Lindo, gostoso e cafajeste

Com a Irene fora do jogo eu e o Marco começamos a ficar sem preocupações. Um dia ele pegou o carro do Tales emprestado e foi me buscar no colégio. Fomos pra casa dele, que morava só. Lá fumamos um baseado e começamos a nos agarrar (ainda na sala). “Ah, como eu sonhei com isso.” Disse ele desabotoando minha blusa. Ele tirou tão rápido que achei que eu tava pegando fogo. Mas colocou a mão por baixo da minha saia e tirou minha calcinha lentamente.
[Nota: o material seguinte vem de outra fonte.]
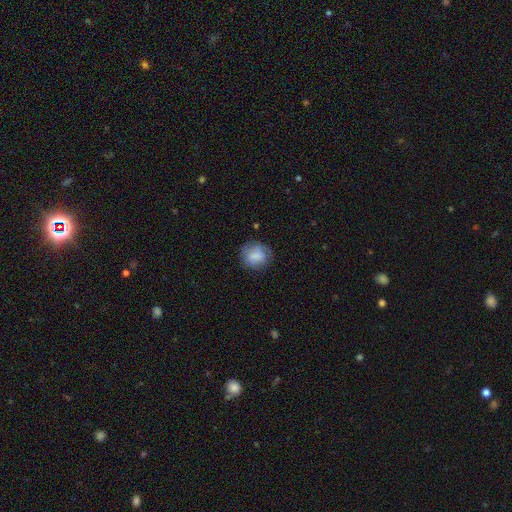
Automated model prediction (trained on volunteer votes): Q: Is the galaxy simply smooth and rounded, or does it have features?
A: smooth — 72%.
“Você é mais gostosa do que eu pensava.” Disse beijando meu pescoço. “E com essa saia me deixa louco!” Me levou pro quarto e tirou a roupa. Como era gostoso! Do tipo que quando a gente olha sente formigando lá em baixo. Que faz a gente ter pensamentos pervertidos. E como sabia usar as mãos! E a boca! Mexia o quadril do mesmo jeito que olhava: cafajeste. Daqueles que sabem que você quer mais, mas querem ouvir você pedindo.

Quando me dei conta era quase dez da noite. Passamos mais de cinco horas na casa dele. Bebendo, fumando e transando. Saímos de lá e demos uma passada na Blitzkrieg, pro Marco entregar o carro do Tales. Conversamos um pouco com o pessoal e depois eles foram me deixar em casa.

O Marco começou a me pegar no colégio quase todo dia. Ou no treino de vôlei. Ou na academia de dança. Passávamos a tarde na casa dele e a noite íamos nos juntar ao pessoal. Criamos certa intimidade. Eu podia, por exemplo, pedir que ele comprasse meus absorventes que ele ia sem medo. Eu já tinha roupas e escova de dente na casa dele. O que começou a gerar comentários sobre um possível namoro. Mas não nos considerávamos namorados.

Mas depois de um tempo a gente começou a se encontrar cada vez menos. Ele tinha entrado no batalhão de choque, começou a andar menos no mundo underground. Geralmente ele colocava e tirava a farda no próprio batalhão. Mas um dia deram uma carona pra ele. Eu tava fumando um sozinha no quintal do Blitzkrieg quando ele chegou por trás e me deu um susto. Tirou a boina e disse: “É, vou ter que parar com essa vida.” Pegou o beck da minha mão e fumou seu último baseado.

Assim que apagou me agarrou. Nos beijamos e ele tirou o casaco camuflado e a blusa da farda. Trancou o portão que dava acesso ao quintal e me colocou sentada em cima de uma pia que tinha lá. Rasgou facilmente minha blusa dos Raimundos e tirou minha calça sem nem abrir o zíper. Mas tirou cuidadosamente minha calcinha. “Essa eu vou guardar de lembrança.” Disse sorrindo e colocando a calcinha do Patolino no bolso.

Eu coloquei novamente a boina na cabeça dele: “Dá mais tesão assim.” Disse em seu ouvido. Ele me abraçou tão forte que achei que fosse me quebrar ao meio. Fez a cara de cafajeste que só ele sabia fazer e começou a mexer o quadril vagarosamente. Ele sabia que isso me deixava louca, e que eu acabava pedindo pra ele acelerar.

Ele sentou numa cadeira e me fez sentar em seu colo, de frente pra ele. “Você é muito linda, sabia? E fica ainda mais com essa luz.” Disse acariciando meu rosto. A luz era a lua gigantesca no céu. Ele me abraçou forte de novo. Envolveu minha cintura com os braços e colou o corpo no meu. Meu corpo começou a se movimentar involuntariamente.

Nosso balanço ficou mais agitado, ele gemia mais alto que eu. Na verdade eu não conseguia fazer nenhum som, só abraçá-lo com todas as minhas forças. Ele me beijou e mordeu meu lábio de leve enquanto seu corpo tinha espasmos. Foi então que um choque gelado percorreu minha coluna fazendo com que eu me debatesse.

Fiquei um tempo ali mesmo, aninhada em seu peito. Ele me abraçando e olhando pra lua. Eu quebrei o silêncio: “Porque seu nome é Marco, e não Marcos?” Ele respondeu lindo e simples: “Porque eu não sou dois.” Depois deu uma tapa forte na minha bunda e disse: “Desde a primeira vez que eu te vi sabia que você era gostosa assim.” E deu uma gargalhada.